§ Trecho da página:
++++++++

24 agosto 2009

O conselho de Gamaliel é uma prerrogativa cristã?


Por Leonardo Gonçalves

Em nosso Brasil hodierno, as seitas pseudo-cristãs tem se multiplicado com tal rapidez, que é possivel presenciar diariamente o surgimento de diversas instituições eclesiásticas que, apesar de exibirem a alcunha de “cristãs” ou “evangélicas”, pouca semelhança têm com Cristo e seu evangelho. Tais movimentos, apesar de falarem no nome de Deus, trazem em seu bojo doutrinário uma série de preceitos alheios à Palavra de Deus. Correntes de libertação, pregações triunfalistas com ênfase em prosperidade financeira e muitos milagres são exibidos pelos apóstolos do momento. Estas lideranças costumam valer-se dos milagres para autenticar seus ministérios e amedrontar aqueles que lhes são contrários.

A intimidação espiritual e a falta de exegese autêntica são as marcas destes ministérios emergentes. Certo tele-apóstolo, aquele que cura as pessoas com a sua “sudorese santa”, costuma respaldar-se nos milagres que produz. “Olha o milagre aí igreja! Quero ver dizer agora que eu não sou homem de Deus.” – reverbera Valdemiro Santiago, fundador da Igreja Mundial do Poder de Deus. “Se essa obra não for de Deus, vai acabar; mas se ela for de Deus, ninguém vai nos parar” - diz o apóstolo, supostamente respaldado pelo conselho de Gamaliel, em At 5.34-39:

“Mas, levantando-se no conselho um certo fariseu chamado Gamaliel, doutor da lei, venerado por todo o povo, mandou que, por um pouco, levassem para fora os apóstolos; e disse-lhes:

Varões israelitas, acautelai-vos a respeito do que haveis de fazer a estes homens.Porque, antes destes dias, levantou-se Teudas, dizendo ser alguém; a este se ajuntou o número de uns quatrocentos homens; o qual foi morto, e todos os que lhe deram ouvidos foram dispersos e reduzidos a nada. Depois deste, levantou-se Judas, o galileu, nos dias do alistamento, e levou muito povo após si; mas também este pereceu, e todos os que lhe deram ouvidos foram dispersos.

++++++++

§ Entradas de dados:
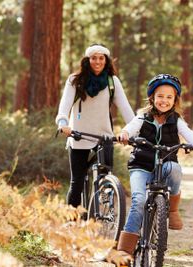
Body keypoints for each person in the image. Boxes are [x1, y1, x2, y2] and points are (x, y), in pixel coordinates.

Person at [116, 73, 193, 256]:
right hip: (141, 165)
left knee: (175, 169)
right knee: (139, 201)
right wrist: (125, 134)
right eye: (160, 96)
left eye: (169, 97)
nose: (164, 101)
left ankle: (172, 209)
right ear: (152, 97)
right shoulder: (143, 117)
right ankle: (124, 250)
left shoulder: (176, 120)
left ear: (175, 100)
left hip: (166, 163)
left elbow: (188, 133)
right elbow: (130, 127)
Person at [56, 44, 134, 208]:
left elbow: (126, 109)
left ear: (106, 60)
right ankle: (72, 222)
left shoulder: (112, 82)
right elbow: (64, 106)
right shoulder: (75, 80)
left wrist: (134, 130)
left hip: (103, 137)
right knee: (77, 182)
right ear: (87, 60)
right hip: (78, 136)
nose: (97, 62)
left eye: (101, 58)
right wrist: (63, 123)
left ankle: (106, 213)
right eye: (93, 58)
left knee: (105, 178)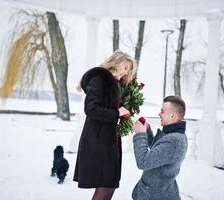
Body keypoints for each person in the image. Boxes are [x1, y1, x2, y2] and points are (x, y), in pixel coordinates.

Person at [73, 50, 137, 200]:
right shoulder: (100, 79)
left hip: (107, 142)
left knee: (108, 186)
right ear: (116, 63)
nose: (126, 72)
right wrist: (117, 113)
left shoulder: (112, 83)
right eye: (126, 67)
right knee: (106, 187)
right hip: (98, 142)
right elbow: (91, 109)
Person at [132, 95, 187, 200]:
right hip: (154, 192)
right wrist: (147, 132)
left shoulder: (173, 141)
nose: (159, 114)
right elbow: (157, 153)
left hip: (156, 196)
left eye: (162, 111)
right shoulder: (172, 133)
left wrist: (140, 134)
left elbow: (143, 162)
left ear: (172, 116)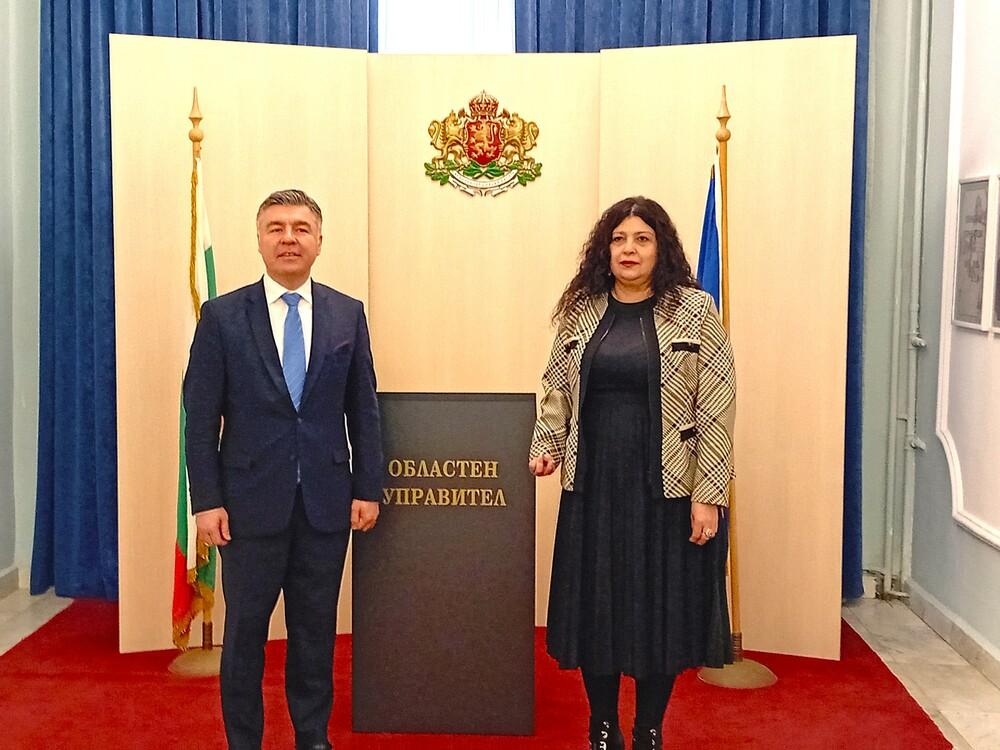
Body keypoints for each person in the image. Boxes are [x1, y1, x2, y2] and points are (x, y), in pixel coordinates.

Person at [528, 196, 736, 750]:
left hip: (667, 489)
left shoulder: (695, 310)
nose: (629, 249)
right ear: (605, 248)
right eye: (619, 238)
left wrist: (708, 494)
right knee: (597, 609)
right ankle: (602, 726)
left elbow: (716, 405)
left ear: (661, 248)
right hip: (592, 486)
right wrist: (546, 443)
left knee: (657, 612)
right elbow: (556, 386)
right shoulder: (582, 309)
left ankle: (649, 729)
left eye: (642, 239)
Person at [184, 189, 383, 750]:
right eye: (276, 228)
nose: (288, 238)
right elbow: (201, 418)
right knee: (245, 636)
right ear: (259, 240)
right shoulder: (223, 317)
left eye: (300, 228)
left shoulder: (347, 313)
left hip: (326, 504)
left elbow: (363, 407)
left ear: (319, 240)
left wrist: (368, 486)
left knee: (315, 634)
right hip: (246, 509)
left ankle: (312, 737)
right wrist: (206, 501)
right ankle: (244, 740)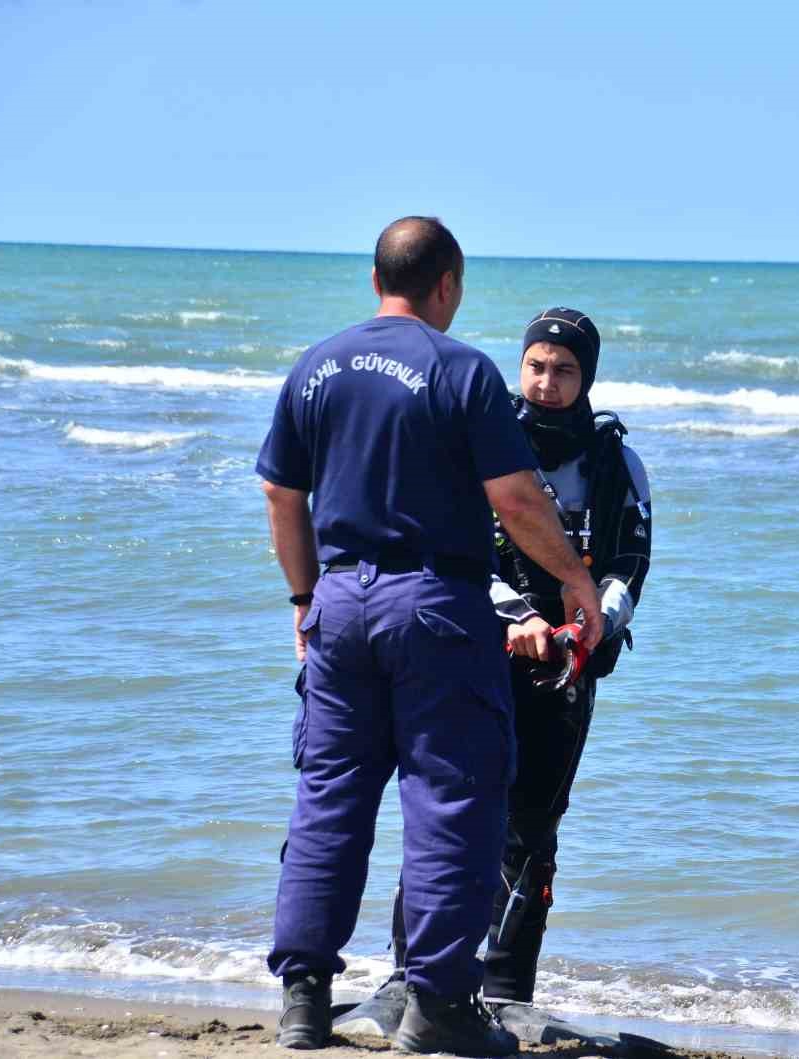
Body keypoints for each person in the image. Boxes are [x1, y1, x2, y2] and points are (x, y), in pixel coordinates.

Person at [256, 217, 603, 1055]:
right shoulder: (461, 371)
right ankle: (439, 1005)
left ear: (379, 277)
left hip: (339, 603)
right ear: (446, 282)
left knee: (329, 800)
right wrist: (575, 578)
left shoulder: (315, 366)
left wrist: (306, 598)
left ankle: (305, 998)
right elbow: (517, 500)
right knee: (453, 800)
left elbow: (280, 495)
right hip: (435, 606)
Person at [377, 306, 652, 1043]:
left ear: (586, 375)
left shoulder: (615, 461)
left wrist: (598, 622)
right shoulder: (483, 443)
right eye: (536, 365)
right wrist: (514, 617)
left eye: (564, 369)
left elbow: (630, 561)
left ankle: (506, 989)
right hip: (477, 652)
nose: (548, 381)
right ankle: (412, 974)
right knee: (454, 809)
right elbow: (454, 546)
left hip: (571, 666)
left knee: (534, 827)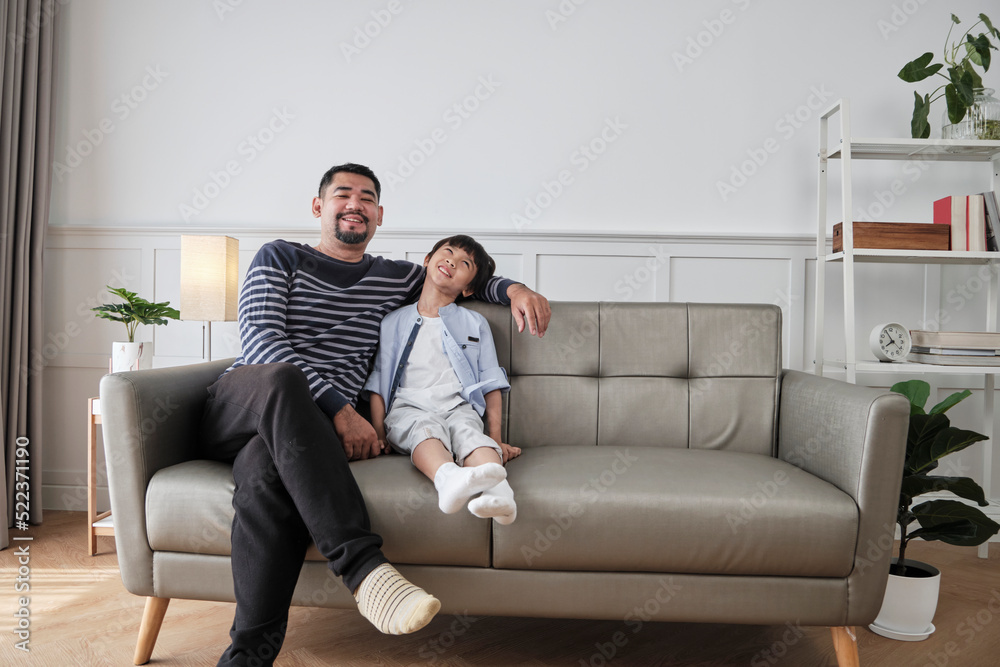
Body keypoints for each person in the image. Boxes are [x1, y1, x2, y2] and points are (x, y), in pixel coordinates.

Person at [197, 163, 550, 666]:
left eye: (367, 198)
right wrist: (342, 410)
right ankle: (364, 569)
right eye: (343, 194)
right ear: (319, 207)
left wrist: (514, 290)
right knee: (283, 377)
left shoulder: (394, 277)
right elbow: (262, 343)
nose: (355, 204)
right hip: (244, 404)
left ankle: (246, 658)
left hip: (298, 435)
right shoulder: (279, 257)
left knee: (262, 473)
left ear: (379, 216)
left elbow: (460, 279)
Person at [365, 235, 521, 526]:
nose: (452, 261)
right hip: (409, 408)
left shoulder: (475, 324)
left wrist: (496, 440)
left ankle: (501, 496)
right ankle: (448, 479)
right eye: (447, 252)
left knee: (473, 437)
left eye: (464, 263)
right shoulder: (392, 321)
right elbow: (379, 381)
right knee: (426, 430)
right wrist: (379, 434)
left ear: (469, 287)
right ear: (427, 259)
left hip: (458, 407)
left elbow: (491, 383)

++++++++

§ Instruções: Repita, sem alterar nada, a passagem do texto sobre o conselho de Gamaliel que começa com as palavras "Varões israelitas, acautelai-vos" e termina com "ouvidos foram dispersos.". Os registros não têm papel algum aqui.

§ Exercício resolvido:
Varões israelitas, acautelai-vos a respeito do que haveis de fazer a estes homens.Porque, antes destes dias, levantou-se Teudas, dizendo ser alguém; a este se ajuntou o número de uns quatrocentos homens; o qual foi morto, e todos os que lhe deram ouvidos foram dispersos e reduzidos a nada. Depois deste, levantou-se Judas, o galileu, nos dias do alistamento, e levou muito povo após si; mas também este pereceu, e todos os que lhe deram ouvidos foram dispersos.